| Exercise |
Count the lines of the material below that contain the string "starting", with uppercase and lowercase treated as different. Reply with the number alone.

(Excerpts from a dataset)

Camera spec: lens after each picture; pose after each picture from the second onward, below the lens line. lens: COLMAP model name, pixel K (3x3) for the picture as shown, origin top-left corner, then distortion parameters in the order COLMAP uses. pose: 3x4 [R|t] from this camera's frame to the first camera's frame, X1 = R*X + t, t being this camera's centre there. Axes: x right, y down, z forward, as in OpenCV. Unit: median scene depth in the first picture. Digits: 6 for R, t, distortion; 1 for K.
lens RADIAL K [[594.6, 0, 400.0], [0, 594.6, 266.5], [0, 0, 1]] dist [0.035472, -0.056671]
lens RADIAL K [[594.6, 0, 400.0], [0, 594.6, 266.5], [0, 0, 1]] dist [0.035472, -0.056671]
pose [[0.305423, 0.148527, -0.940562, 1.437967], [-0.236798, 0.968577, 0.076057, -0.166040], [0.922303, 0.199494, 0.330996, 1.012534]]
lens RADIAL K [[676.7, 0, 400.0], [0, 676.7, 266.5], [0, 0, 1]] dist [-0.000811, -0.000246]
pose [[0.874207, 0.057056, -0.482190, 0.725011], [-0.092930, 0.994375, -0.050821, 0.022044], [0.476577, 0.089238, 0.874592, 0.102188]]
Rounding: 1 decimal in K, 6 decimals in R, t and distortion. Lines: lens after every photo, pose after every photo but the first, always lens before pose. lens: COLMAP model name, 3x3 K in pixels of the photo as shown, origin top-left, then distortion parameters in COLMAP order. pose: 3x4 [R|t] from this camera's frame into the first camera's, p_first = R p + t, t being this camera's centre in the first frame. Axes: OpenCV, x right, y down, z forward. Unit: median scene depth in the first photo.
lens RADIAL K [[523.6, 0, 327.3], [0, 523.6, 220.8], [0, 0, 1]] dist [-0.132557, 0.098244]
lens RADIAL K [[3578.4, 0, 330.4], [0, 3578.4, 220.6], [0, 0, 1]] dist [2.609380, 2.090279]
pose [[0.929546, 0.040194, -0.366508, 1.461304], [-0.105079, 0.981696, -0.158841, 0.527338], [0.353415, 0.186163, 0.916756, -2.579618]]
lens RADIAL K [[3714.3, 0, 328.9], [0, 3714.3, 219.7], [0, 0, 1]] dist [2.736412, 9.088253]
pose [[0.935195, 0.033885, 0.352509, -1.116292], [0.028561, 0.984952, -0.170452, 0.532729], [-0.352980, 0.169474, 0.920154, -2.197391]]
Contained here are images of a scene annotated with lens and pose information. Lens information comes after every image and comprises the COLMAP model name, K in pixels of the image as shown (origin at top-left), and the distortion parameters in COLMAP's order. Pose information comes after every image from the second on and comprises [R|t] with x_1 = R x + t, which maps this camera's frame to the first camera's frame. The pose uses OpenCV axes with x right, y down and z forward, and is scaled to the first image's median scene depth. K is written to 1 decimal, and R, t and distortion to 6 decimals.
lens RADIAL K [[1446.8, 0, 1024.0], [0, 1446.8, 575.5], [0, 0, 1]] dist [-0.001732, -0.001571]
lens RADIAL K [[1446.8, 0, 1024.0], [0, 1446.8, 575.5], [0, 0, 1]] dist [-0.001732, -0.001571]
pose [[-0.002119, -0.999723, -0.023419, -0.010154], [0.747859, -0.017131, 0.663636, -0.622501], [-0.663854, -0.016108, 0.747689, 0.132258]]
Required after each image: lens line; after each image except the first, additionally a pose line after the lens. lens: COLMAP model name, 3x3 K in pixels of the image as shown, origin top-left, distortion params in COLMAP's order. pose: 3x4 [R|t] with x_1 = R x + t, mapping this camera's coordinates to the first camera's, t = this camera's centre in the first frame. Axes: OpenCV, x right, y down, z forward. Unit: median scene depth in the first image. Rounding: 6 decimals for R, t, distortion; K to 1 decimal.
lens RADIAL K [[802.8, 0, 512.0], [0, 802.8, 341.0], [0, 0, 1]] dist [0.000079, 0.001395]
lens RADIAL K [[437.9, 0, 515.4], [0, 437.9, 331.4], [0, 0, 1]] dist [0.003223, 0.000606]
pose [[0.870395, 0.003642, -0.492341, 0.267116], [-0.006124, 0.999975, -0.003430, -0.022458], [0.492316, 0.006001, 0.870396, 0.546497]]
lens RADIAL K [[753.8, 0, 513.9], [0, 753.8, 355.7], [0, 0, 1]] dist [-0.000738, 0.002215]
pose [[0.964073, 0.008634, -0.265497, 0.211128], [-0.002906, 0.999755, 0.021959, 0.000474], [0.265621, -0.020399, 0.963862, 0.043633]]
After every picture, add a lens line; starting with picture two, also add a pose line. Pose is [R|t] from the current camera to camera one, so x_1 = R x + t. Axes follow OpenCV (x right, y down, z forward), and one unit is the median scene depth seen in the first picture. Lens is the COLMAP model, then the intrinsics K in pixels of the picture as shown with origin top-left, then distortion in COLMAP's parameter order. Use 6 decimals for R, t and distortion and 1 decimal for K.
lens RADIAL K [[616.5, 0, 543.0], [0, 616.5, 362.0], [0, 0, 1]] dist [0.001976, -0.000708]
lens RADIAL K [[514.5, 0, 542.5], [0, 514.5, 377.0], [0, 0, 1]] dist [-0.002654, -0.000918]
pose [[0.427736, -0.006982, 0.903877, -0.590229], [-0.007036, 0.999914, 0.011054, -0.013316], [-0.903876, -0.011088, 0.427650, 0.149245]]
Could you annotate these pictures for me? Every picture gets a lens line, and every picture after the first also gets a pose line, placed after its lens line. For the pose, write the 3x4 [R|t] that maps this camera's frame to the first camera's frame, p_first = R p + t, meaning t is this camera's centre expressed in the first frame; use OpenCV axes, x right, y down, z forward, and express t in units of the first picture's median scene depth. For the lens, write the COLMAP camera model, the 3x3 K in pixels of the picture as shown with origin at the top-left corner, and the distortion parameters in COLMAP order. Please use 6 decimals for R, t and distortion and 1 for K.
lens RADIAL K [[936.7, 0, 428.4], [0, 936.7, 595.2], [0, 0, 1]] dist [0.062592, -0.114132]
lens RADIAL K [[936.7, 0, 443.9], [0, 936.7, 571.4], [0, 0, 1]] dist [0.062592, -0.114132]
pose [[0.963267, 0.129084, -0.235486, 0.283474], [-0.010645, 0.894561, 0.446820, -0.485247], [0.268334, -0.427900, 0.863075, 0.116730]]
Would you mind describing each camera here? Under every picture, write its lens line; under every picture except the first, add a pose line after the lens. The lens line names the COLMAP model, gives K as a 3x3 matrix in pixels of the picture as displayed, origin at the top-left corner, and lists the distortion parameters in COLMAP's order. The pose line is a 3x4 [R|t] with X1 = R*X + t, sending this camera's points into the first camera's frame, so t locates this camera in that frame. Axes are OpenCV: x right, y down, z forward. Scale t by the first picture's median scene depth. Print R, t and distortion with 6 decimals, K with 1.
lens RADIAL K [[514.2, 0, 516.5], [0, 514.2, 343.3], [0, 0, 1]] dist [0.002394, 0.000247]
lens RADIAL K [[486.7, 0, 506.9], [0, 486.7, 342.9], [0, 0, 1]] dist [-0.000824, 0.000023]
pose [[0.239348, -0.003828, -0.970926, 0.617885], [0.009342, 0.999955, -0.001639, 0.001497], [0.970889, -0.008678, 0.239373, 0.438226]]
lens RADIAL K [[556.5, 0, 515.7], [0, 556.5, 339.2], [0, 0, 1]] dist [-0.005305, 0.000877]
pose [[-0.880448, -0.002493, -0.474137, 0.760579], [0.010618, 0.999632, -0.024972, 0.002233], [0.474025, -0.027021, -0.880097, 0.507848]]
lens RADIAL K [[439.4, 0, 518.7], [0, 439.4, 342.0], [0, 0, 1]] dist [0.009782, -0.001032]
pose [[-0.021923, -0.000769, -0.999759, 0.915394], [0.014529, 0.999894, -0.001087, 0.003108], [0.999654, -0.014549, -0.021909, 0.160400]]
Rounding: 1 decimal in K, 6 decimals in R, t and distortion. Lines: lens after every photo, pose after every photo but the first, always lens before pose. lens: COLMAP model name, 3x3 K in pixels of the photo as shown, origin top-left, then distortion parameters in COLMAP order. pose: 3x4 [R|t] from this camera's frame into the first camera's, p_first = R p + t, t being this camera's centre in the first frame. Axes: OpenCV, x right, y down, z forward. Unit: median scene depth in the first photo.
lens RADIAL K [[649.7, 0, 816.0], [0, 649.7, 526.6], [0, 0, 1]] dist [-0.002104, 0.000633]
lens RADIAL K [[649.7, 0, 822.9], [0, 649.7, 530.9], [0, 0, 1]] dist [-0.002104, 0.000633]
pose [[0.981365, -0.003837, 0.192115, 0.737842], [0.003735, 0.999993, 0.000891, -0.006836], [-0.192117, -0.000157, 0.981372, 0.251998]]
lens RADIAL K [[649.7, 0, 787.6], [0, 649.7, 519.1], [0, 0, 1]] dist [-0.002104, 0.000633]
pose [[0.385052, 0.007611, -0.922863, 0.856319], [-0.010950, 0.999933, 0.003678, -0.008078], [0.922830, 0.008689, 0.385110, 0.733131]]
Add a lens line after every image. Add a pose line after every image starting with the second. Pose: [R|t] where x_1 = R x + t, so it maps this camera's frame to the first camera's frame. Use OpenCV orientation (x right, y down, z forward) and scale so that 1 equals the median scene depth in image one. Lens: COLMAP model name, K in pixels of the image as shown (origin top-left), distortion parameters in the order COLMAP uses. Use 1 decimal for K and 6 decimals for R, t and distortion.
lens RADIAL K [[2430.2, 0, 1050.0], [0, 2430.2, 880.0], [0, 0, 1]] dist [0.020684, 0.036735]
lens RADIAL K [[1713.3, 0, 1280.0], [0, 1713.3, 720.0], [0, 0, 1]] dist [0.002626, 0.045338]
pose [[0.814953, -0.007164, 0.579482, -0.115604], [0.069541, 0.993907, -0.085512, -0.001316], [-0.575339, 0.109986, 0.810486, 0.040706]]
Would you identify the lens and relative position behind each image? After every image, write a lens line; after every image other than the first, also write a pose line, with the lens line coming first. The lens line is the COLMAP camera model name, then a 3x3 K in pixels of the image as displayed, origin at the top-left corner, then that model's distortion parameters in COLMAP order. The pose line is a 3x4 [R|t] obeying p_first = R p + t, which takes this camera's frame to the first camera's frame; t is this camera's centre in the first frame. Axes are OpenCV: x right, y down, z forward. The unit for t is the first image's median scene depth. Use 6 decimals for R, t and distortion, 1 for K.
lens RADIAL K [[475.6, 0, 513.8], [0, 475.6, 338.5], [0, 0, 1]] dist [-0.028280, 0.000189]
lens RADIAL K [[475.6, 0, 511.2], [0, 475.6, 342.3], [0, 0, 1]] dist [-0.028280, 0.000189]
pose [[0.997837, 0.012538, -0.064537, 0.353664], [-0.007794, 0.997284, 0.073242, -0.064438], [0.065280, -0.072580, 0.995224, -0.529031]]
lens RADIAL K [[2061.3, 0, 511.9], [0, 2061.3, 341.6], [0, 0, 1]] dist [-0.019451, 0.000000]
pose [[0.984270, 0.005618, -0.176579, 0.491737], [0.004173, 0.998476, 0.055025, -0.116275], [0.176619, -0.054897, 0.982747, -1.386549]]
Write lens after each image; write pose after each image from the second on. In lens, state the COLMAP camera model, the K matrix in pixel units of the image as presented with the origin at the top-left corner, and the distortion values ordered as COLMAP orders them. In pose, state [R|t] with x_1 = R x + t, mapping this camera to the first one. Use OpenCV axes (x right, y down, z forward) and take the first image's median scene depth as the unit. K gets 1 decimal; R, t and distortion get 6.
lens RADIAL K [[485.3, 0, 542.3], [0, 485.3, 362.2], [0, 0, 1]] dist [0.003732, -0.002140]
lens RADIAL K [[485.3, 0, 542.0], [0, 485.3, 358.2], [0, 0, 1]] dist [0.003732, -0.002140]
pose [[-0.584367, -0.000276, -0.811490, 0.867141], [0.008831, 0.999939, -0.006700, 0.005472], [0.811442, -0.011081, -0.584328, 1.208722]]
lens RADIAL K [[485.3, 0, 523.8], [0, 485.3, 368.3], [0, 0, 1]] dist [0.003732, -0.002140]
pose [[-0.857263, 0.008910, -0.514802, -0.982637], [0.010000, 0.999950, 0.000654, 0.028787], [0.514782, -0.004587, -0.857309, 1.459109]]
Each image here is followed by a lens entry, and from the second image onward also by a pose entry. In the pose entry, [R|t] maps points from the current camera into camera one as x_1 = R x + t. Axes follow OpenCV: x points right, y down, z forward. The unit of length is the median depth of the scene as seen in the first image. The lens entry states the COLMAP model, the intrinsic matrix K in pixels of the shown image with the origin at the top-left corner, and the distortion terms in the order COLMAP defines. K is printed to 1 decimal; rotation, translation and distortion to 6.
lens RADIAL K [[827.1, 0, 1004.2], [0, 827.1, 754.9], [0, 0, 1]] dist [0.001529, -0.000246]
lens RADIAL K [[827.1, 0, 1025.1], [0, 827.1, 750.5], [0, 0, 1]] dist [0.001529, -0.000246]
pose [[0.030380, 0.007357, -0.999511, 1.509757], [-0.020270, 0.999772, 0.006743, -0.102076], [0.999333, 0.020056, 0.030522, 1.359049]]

| Solution to the exercise |
2